Available at: https://digitalcommons.calpoly.edu/theses/626
Date of Award
MS in Civil and Environmental Engineering
PM2.5 variability within the neighborhood scale has not been thoroughly studied for wood burning communities. High variability in near-field PM2.5 concentration may lead to harmful public exposure since monitoring does not occur on that scale. This study measures near-field PM2.5 variability by measuring black carbon (BC), a component of PM2.5, in a 1 km2 area located in Cambria, California. BC and meteorological data (when meteorological instruments were available) were measured over thirteen 12-hour intensive operation periods (IOPs) occurring over the winters of 2009 and 2010. Near-field BC variability was measured to understand the type of exposures found in communities where many homes are burning wood simultaneously within a small area. In addition, relationships between meteorological, geographical, and burning source characteristics and BC were observed as tools for understanding BC concentration. The computer air dispersion modeling programs, ISC-PRIME and ISCST3, were also evaluated for applicability to the near field.
BC concentrations were measured using 1- to 2-minute resolution aethalometers and 12 hour resolution Personal Environmental Monitors (PEMs). On average, over all IOPs and sites, aethalometer and PEM BC averages were very similar, ranging between 200 and 250 ng/m3, or 4 and 5 µg/m3 for PM2.5, and standard deviations were often high. Averaging all BC measurements, aethalometer BC standard deviation values were 360 percent of the average BC concentration and PEM BC standard deviations were 120 percent the average BC concentration. The average standard deviation detected during each IOP was 190 percent of the average BC concentration for aethalometers and 79 percent of the average BC concentration for PEMs. The average standard deviation detected at each site was 220 percent of the average BC concentration for aethalometers and 76 percent of the average BC concentration for PEMs.

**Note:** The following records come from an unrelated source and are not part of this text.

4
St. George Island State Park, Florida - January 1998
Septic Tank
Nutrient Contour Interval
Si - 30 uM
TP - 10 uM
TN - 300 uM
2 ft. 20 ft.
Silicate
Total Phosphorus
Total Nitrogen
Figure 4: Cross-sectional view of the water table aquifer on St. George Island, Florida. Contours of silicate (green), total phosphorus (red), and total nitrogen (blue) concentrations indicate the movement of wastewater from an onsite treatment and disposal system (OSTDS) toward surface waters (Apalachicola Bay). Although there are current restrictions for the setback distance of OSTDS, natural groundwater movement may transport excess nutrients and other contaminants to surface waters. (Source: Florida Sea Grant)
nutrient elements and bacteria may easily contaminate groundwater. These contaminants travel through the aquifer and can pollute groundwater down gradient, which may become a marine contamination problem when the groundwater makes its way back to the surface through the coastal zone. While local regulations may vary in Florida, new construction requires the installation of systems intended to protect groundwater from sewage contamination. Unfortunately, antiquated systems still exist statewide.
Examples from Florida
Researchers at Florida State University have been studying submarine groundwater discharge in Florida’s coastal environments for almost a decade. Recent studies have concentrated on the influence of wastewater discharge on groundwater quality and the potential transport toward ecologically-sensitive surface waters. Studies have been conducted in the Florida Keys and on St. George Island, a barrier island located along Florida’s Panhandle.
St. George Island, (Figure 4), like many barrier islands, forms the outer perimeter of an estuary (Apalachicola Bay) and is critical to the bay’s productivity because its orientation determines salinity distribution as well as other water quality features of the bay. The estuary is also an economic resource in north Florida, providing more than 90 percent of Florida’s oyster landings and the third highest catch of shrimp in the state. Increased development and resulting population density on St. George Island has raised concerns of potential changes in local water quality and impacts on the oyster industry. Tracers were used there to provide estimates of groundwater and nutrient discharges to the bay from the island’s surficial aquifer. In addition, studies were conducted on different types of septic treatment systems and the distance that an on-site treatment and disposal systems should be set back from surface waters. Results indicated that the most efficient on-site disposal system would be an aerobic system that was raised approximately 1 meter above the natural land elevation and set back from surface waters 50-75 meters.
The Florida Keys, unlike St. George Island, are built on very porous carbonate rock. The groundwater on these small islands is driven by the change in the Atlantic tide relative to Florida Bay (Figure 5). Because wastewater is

The larger standard deviations measured by higher resolution aethalometers demonstrated that low resolution instruments, such as PEMs, are unable to detect high concentrations that may occur.

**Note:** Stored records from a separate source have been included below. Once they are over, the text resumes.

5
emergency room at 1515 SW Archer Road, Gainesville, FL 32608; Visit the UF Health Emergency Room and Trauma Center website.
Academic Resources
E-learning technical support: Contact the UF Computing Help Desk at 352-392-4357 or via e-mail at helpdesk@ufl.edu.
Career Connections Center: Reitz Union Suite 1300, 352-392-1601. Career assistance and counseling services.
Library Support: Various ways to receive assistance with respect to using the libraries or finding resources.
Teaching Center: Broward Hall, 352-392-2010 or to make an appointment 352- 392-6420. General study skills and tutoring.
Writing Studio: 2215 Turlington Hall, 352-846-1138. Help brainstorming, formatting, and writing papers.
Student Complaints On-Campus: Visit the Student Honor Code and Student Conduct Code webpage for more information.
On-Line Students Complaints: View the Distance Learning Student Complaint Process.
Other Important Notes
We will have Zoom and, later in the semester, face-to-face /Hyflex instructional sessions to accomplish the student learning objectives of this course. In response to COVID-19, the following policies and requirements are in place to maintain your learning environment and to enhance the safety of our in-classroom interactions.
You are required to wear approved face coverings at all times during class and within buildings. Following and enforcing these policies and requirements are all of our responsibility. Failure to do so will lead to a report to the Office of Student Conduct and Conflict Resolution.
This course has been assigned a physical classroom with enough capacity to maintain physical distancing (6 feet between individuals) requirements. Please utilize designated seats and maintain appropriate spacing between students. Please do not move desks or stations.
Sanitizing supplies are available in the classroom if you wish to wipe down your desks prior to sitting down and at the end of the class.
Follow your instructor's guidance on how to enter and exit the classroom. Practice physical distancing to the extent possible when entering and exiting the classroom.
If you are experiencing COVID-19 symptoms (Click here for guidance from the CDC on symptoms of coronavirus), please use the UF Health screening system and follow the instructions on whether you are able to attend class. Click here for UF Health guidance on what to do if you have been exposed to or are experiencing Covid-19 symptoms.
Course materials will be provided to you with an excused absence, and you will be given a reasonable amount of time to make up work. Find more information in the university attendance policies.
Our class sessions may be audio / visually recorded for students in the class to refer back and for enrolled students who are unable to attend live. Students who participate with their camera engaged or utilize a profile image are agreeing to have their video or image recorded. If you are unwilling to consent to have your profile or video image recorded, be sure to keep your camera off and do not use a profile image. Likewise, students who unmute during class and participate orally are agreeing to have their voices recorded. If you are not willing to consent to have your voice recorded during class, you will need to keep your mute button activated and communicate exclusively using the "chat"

In addition to examining BC variability, multiple linear regression analyses were conducted to determine the impact of meteorological variables and geographic and burning source characteristics on BC concentration and a weighted BC deviation function (BC standard deviation divided by average BC concentration). Time impacts, humidity, and wind speed, accounted for about 50 percent of variability in aethalometer average BC and BC deviation. However, because all model assumptions were not satisfied, improvements are needed. Regression models based on PEM BC found wind speed and direction to account for about 80 percent of average PEM BC variability and number of burning sources to account for about 30 percent of PEM BC deviation. Although PEM BC models accounted for a high percentage of BC variability, few data points were available for the PEM analyses and more IOPs are needed to determine their accuracy.

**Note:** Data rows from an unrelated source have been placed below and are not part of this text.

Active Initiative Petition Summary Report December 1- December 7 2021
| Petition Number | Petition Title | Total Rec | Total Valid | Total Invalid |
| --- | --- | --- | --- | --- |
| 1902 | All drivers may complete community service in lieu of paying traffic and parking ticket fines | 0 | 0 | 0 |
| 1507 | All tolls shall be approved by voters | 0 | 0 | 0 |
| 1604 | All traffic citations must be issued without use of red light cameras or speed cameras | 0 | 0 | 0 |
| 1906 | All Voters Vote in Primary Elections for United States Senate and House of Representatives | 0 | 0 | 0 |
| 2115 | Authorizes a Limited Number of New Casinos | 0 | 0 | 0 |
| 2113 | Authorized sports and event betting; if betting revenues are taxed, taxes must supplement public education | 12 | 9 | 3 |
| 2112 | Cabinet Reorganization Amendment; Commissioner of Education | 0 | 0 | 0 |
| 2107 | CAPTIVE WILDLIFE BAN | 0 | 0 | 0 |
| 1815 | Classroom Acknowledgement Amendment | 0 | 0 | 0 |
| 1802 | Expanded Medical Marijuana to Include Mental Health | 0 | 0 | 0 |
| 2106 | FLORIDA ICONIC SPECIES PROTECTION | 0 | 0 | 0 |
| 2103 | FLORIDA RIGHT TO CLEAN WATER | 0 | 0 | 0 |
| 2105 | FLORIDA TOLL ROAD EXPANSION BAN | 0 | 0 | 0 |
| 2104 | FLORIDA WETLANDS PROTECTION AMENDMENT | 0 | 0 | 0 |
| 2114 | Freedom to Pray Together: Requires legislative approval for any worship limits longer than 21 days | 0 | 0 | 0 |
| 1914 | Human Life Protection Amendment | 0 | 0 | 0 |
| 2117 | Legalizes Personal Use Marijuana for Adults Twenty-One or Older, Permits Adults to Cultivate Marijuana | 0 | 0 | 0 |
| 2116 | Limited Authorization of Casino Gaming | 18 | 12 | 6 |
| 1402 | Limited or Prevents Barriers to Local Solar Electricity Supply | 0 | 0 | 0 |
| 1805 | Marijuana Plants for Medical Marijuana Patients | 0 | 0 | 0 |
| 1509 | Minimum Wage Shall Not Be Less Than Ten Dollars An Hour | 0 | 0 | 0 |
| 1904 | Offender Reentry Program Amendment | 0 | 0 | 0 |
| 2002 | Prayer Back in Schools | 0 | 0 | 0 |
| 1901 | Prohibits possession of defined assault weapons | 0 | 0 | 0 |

When evaluating correlations between geographic and burning source characteristics and PEM BC concentrations, specific IOP and PEM sampling location explained almost 70 percent of variability in BC concentration, though model residuals suggested model bias. IOP likely explained variation in burning patterns and meteorology over each night while sampling location was likely a proxy for housing density, tree coverage, and/or elevation. Because all regression model assumptions could not be satisfied, the predictors were also observed graphically. Plotting BC concentration versus the number of burning sources suggested that number of burning sources may affect BC concentration in areas of low tree coverage and high housing density and in the case that the level of surrounding vegetation and structures are minimal. More data points will be needed to determine whether or not these relationships are significant.
ISC-PRIME and ISCST3 modeling overall tended to under predict BC concentrations with average modeled-to-measured ratios averaging 0.25 and 0.15, for ISC-PRIME and ISCST3, respectively. Correction factors of 9.75 and 18.2 for ISC-PRIME and ISCST3, respectively, were determined to bring modeled BC concentrations closer to unity, but the range of ratios was still high. Both programs were unable to consistently capture BC variability in the area and more investigation will be needed to improve models.
The results of the study indicate high BC variability exists on the near-field scale, but that the variability is not clearly explained by existing regression and air dispersion models. To prevent public exposure to harmful concentrations, more investigation will be needed to determine factors that largely influence pollutant variability on the neighborhood scale.